Earlier today I posted a quick video about using the ds106 assignments repository to create engagement in an online learning experience. To be clear there are many things that go into such an experience, but I’ve found the ds106 assignment repository has allowed me to re-think ds106 over the last year and a half. The ability to syndicate filtered assignment posts, rate the difficulty level, relate tutorials, and create new assignments puts the course in the unique position to allow students to shape the experience. The simple act that has proven powerful, fun, and created a sense of community.
The current state of the assignment repository came out of an experimental model Martha Burtis has been iterating on since December 2010. It’s pretty amazing because that was the beginning of the idea of ds106 as open architecture, a space that others can build sites onto, like Alan Levine’s Remix site, Tim Owens’ Daily Create, and Linda McKenna and Rachel McGuirk’s Inspire site.
What’s more, when you think about MOOCs, and ds106 more specifically—which isn’t all that MOOCy—Martha is rarely mentioned. Credit is a tricky thing, and I think Martha would be the last person to really care about all that. That said, she was in Spring 2011 building and teaching an open online course that would be massive in its conception
Soon after I became director of DTLT I’ve depended on Martha for advice, guidance, and direction—and she regularly abides. She shares her vast experience freely despite the fact she doesn’t get credit for her work as director of DTLT from 2006 to 2008, her seminal role in ds106 (she made the Summer of Oblivion; I failed the Magic MacGuffin), her deft WordPress coding skills, and her strategic acumen that has kept DTLT relevant and on the edge for years she refuses to be phased. She’s been the organizational and strategic mind running DTLT , and her leadership has been all too often overlooked. So here is a little know secret about the truth on the ground here at DTLT: Martha Burtis is the brains of the organization.

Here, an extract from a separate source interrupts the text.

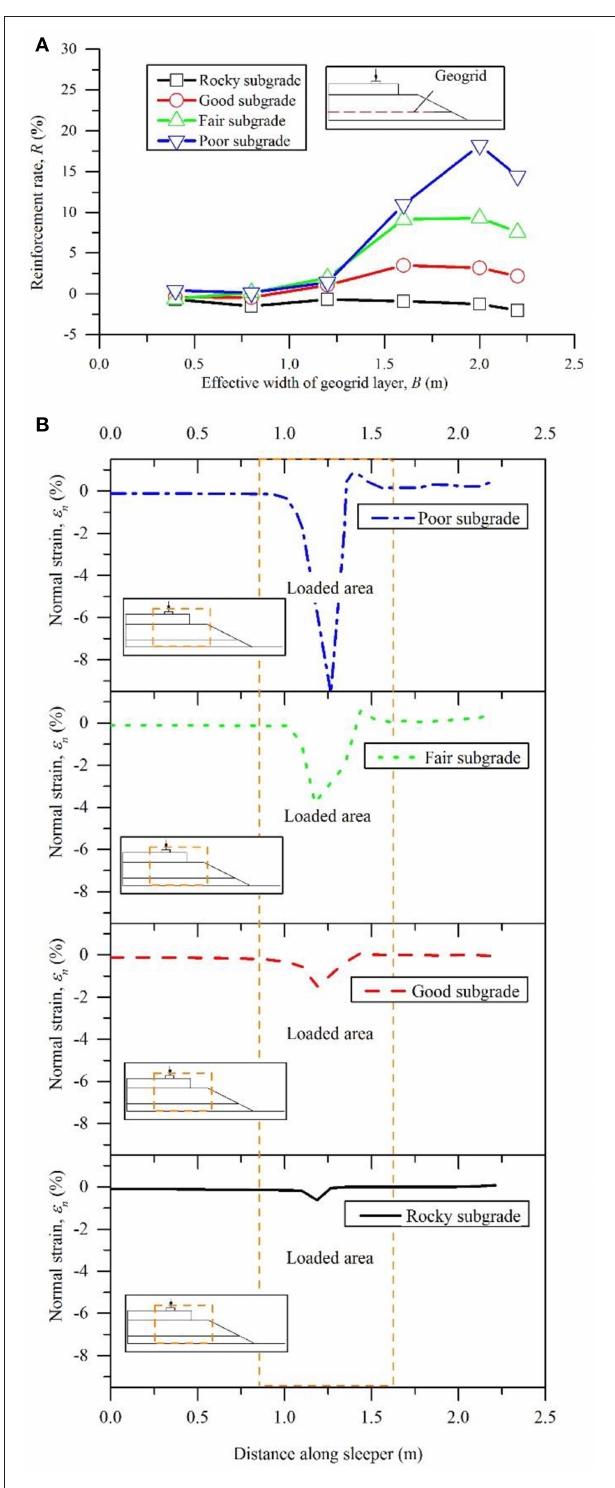
FIGURE 6 | Reinforcement rate of geogrids with respect to the factor of effective width of geogrids (Case 4) and normal strain on the sub-ballast surface in unreinforced models over different subgrades: (A) reinforcement rate; (B) normal strain and loaded area on the sub-ballast surface in unreinforced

Just the other day while we were figuring out how to help UMW’s current Quality Enhancement Plan (a.k.a. QEP) figure out why they were going to pay a contractor way too much money to transform pre-packaged content in to three online modules (not sure how this idea emerged) covering speaking, writing, and library search skills respectively. The pre-fabricated modules would have a definitive lifespan, there would be no space for iteration, and it would ultimately be resources wasted. Within 10 minutes Martha adeptly refocused the conversation to experimenting with a publishing platform. And rather than rushing to get everything done as soon as possible, we test out one or two individual “lessons” online to see what works. Once we learn how faculty use this in their curriculum, and what would be most useful going forward we’ll make recommendations for developing a platform over the Summer. Hopefully that will be something we can build out from WordPress or MediaWiki or some other similar application, adding to the open ecosystem of options. That’s exactly how you want to run a meeting like this. This is the best possible outcome: experimentation, iteration, and open. Thanks to Martha (and Jerry after her) DTLT has been doing that for years, but this is only just a little of the credit she never gets. I guess we have to start somewhere.